Helene’s approach is guided by one clear principle. Design should start with empathy, not assumptions. Instead of building features for efficiency alone, Tiimo designs for emotional connection and self-esteem. That mindset sets the company apart from the typical tech startup narrative.
What’s Next for Tiimo
Tiimo continues to grow as both a company and a community. Helene’s next goal is to make the platform accessible on every device people use, from phones and tablets to desktops. She wants Tiimo to be available wherever structure is needed most, whether at home, in school or at work.
She is also focused on expanding Tiimo’s visual learning features, making them adaptable for children and adults who process information differently. The team is exploring new ways to use gentle AI tools to personalize reminders and routines without taking away the human touch that defines Tiimo.
Inside the company, Helene promotes an inclusive leadership culture that values balance and wellbeing as much as innovation. Her team practices what they build, using flexibility, clear communication and trust as the foundation of their work.

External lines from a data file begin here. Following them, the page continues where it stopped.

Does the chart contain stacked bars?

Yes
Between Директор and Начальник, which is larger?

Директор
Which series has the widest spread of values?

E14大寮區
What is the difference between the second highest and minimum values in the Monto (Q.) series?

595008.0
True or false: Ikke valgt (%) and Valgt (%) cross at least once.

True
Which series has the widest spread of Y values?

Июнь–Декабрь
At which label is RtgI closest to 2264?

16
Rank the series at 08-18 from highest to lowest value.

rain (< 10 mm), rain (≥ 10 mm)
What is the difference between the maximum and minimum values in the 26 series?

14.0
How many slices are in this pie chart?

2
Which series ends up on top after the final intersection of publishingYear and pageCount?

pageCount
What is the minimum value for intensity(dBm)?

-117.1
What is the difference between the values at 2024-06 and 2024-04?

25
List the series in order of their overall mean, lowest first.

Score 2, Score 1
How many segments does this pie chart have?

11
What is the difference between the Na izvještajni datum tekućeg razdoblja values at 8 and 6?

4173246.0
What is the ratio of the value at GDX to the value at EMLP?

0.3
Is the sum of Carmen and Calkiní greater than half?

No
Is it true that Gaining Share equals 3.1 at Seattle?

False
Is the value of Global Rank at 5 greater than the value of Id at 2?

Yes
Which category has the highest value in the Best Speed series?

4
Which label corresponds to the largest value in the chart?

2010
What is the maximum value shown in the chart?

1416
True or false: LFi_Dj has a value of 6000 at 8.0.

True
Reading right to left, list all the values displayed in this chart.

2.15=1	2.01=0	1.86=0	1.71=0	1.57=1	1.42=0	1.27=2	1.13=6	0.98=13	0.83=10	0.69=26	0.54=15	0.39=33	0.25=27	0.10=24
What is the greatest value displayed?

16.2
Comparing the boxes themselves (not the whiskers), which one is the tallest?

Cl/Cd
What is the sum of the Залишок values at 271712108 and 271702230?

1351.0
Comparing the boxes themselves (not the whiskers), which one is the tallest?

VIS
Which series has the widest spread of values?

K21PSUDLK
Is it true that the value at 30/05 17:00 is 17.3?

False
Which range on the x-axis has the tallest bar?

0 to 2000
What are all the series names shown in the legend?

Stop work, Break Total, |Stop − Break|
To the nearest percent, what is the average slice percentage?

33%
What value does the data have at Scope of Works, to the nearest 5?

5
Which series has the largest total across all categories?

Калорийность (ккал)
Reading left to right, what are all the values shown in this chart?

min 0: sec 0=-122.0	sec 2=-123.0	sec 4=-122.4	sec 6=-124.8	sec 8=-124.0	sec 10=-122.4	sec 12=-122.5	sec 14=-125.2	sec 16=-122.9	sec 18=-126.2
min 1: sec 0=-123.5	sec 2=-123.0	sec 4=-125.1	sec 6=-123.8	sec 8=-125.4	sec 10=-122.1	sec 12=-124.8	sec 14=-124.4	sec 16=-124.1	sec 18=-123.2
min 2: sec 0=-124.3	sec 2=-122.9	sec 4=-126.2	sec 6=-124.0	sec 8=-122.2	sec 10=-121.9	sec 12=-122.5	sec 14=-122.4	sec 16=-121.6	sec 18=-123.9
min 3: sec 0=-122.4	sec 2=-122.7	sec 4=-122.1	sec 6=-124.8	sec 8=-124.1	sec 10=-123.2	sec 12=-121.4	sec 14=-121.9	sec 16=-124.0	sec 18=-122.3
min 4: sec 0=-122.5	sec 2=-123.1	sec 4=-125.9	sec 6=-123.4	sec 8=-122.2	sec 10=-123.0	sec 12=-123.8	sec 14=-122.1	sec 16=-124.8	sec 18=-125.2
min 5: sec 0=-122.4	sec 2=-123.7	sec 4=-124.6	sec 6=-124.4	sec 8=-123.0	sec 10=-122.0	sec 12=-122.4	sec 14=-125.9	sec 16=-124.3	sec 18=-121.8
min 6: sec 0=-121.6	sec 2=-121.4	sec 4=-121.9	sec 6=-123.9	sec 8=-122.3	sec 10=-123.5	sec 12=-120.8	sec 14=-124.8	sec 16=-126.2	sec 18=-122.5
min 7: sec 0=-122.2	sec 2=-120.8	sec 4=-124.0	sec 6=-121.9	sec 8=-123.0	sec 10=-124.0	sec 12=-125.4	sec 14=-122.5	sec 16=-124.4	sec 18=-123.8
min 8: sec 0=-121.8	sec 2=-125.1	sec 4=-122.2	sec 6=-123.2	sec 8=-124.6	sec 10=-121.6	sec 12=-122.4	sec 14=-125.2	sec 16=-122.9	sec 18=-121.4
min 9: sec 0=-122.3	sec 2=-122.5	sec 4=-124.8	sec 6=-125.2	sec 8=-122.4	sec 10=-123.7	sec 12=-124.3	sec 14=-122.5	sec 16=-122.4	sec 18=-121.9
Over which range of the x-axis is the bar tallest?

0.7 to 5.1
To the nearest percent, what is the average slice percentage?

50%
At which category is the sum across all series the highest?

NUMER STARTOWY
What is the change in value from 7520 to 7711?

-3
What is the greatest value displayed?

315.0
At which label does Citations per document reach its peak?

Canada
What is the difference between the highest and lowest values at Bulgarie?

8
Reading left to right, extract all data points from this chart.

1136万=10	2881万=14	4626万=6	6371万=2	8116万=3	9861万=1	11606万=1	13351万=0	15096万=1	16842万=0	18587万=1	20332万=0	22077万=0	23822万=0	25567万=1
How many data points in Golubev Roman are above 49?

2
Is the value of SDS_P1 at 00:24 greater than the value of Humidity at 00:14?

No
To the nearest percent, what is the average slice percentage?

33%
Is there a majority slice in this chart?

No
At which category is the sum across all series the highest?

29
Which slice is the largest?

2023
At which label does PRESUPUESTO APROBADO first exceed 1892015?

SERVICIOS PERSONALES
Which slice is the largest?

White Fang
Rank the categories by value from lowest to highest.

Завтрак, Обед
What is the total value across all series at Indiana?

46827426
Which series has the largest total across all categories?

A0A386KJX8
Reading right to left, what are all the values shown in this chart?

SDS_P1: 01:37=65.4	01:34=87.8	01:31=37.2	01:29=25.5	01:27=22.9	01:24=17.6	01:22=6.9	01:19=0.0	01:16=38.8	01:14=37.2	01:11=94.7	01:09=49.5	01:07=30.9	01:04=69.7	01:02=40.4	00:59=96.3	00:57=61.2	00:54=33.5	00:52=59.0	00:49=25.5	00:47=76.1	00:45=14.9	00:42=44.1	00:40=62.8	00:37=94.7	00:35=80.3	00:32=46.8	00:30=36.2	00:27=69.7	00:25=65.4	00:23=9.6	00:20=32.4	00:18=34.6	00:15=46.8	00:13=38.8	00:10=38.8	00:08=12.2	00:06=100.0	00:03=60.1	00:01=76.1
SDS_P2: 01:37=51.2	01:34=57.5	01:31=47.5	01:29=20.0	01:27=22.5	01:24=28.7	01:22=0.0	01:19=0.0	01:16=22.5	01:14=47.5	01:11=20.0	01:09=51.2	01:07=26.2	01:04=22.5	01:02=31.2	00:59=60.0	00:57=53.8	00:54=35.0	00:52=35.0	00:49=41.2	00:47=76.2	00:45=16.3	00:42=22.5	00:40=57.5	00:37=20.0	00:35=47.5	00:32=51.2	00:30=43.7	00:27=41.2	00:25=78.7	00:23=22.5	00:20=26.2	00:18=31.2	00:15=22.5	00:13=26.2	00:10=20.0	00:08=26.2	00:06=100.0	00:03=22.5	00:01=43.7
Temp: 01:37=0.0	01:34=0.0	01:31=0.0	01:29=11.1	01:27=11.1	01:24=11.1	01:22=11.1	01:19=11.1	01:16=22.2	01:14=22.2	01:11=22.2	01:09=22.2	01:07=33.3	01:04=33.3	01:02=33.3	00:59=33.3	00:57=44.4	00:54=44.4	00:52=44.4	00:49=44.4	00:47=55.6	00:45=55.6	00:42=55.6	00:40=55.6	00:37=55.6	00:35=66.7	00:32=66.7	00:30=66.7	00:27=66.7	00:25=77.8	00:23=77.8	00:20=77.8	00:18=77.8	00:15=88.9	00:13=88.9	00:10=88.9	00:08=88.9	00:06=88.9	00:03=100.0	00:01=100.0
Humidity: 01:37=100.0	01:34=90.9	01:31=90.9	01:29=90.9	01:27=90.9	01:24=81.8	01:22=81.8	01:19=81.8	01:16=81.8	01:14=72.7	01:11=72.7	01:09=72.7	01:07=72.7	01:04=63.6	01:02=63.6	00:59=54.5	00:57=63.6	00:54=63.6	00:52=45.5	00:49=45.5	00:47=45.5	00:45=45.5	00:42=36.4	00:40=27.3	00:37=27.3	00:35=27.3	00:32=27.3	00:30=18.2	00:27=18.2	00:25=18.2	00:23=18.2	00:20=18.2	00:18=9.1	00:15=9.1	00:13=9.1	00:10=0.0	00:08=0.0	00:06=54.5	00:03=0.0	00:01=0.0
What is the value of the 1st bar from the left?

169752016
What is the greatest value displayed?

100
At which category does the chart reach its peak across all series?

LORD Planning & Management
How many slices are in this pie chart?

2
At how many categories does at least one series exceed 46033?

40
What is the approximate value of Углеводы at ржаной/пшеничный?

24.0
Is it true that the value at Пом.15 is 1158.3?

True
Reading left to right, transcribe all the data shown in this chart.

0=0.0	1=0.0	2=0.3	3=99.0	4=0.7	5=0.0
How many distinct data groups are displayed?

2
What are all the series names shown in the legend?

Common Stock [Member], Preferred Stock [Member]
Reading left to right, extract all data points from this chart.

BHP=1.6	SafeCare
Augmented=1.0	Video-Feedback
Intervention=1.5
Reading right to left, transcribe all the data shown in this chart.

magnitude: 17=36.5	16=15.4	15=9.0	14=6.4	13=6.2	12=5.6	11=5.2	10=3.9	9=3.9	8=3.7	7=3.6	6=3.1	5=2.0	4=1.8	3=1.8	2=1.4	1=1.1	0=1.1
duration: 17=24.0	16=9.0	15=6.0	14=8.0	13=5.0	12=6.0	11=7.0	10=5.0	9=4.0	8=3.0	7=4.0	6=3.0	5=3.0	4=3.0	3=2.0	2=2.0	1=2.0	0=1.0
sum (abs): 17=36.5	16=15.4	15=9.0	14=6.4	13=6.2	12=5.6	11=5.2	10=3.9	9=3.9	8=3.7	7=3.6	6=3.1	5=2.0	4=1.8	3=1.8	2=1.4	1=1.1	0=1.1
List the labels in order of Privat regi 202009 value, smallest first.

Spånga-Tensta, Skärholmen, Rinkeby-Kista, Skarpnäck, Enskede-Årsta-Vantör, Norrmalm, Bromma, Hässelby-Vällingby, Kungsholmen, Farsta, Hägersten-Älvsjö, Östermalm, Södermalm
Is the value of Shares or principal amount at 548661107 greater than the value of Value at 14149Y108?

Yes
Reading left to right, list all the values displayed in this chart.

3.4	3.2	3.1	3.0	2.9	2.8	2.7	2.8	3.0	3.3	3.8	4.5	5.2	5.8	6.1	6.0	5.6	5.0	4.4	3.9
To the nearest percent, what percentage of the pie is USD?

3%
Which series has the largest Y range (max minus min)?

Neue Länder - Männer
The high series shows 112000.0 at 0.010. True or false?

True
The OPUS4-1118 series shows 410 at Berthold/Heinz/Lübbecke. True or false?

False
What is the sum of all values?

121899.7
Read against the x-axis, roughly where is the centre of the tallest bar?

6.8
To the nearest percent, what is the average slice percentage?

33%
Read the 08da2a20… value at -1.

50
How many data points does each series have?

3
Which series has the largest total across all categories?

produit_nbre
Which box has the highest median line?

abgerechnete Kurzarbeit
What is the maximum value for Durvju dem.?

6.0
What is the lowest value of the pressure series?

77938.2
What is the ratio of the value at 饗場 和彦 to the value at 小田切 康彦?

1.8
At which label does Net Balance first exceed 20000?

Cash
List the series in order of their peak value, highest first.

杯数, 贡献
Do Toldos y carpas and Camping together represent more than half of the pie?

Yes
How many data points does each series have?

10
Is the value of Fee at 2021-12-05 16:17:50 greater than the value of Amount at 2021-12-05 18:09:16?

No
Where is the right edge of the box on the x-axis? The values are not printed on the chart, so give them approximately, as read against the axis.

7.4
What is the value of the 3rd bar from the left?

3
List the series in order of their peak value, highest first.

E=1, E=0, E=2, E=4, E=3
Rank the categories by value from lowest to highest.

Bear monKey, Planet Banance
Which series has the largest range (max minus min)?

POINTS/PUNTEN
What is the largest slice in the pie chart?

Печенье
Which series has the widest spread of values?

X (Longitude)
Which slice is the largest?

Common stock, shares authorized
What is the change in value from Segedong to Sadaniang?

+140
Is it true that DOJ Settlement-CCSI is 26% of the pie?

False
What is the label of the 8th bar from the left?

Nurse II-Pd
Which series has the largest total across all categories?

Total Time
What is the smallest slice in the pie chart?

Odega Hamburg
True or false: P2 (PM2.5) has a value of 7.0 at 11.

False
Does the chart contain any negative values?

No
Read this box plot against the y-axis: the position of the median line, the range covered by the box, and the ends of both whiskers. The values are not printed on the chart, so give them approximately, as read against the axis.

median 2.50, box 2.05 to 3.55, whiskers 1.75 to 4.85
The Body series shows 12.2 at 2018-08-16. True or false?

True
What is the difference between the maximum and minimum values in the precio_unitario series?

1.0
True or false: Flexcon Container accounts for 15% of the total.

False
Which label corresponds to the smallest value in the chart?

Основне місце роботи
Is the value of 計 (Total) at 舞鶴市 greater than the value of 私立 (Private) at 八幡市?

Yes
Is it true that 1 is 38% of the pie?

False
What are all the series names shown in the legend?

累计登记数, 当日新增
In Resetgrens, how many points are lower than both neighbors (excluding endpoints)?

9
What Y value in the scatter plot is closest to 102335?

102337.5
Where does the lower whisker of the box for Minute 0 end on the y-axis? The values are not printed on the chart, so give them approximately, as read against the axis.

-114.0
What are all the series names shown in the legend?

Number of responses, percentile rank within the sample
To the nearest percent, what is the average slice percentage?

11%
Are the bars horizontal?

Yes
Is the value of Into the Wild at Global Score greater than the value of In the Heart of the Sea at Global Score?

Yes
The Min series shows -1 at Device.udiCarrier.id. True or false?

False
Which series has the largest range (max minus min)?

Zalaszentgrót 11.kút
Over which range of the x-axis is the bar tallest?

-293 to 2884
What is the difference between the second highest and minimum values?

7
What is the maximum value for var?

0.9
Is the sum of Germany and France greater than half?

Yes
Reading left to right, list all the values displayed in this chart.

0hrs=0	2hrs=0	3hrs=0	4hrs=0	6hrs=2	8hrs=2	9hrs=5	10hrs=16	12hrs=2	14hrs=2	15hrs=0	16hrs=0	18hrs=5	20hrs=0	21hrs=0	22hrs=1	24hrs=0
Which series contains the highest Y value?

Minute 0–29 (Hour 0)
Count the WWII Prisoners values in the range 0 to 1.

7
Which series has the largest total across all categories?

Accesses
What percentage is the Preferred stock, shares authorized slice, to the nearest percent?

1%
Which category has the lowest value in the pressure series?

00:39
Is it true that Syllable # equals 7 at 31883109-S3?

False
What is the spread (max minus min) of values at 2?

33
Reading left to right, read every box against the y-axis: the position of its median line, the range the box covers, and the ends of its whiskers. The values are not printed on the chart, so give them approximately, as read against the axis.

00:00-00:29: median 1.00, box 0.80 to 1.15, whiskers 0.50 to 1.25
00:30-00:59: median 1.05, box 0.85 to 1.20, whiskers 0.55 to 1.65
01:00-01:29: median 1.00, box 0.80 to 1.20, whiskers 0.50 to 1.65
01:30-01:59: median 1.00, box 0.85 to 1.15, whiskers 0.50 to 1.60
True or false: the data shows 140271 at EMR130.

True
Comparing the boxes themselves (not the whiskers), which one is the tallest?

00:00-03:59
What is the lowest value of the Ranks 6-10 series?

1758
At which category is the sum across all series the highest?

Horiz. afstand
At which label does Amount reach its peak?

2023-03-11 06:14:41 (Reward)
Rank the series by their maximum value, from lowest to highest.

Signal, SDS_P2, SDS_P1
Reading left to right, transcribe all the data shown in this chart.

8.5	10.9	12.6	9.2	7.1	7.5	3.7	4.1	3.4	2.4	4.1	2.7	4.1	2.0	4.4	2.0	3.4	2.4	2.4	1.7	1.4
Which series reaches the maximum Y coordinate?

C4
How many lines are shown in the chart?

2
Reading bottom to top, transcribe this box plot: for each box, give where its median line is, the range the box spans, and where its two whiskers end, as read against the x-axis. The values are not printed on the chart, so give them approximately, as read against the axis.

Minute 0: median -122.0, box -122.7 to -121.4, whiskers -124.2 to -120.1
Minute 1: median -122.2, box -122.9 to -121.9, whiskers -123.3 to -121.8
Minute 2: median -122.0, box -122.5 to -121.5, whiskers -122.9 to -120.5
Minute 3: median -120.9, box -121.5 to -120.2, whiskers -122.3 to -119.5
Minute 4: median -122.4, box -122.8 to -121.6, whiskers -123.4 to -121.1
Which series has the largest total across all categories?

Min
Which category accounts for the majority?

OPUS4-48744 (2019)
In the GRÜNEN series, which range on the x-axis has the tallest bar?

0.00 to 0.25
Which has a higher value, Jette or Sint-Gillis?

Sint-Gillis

Helene Lassen Nørlem represents a new generation of entrepreneurs who see technology as a tool for empathy. She built Tiimo not to fix how neurodivergent people function but to celebrate how they think. By creating a product that listens to its users and grows with them, she is redefining what productivity and independence can look like.
Tiimo is more than an app. It is a revolution in how people live their days. And Helene’s work reminds us that when design meets understanding, technology can finally feel like it belongs to everyone.
From a classroom concept to a global tool, Tiimo reflects a new way of thinking about time, structure, and neurodiversity.